* _Aim of the exercise_: Every entry that appears below is to be output exactly.

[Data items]
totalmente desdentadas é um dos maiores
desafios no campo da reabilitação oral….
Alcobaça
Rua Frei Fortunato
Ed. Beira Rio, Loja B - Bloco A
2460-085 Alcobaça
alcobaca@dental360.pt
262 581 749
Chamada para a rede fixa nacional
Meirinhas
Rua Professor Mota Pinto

* _Worked solution_:
totalmente desdentadas é um dos maiores
desafios no campo da reabilitação oral….
Alcobaça
Rua Frei Fortunato
Ed. Beira Rio, Loja B - Bloco A
2460-085 Alcobaça
alcobaca@dental360.pt
262 581 749
Chamada para a rede fixa nacional
Meirinhas
Rua Professor Mota Pinto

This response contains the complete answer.